TASK INSTRUCTIONS ▸ Some lines below hold "assign". Pick them out and copy them.

*** Opening EXERCISE INPUTS ***

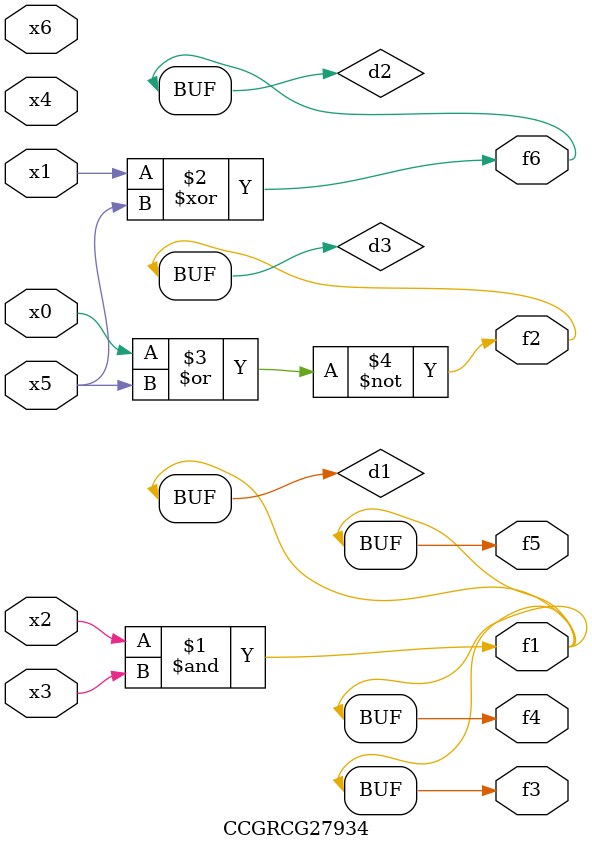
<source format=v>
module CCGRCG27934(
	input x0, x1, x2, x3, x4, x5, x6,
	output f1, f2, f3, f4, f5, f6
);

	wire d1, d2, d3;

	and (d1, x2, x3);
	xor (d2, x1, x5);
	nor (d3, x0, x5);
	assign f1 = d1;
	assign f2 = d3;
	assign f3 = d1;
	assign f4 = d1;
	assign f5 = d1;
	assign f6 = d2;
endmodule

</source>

*** Closing EXERCISE INPUTS ***

SOLUTION ▸
	assign f1 = d1;
	assign f2 = d3;
	assign f3 = d1;
	assign f4 = d1;
	assign f5 = d1;
	assign f6 = d2;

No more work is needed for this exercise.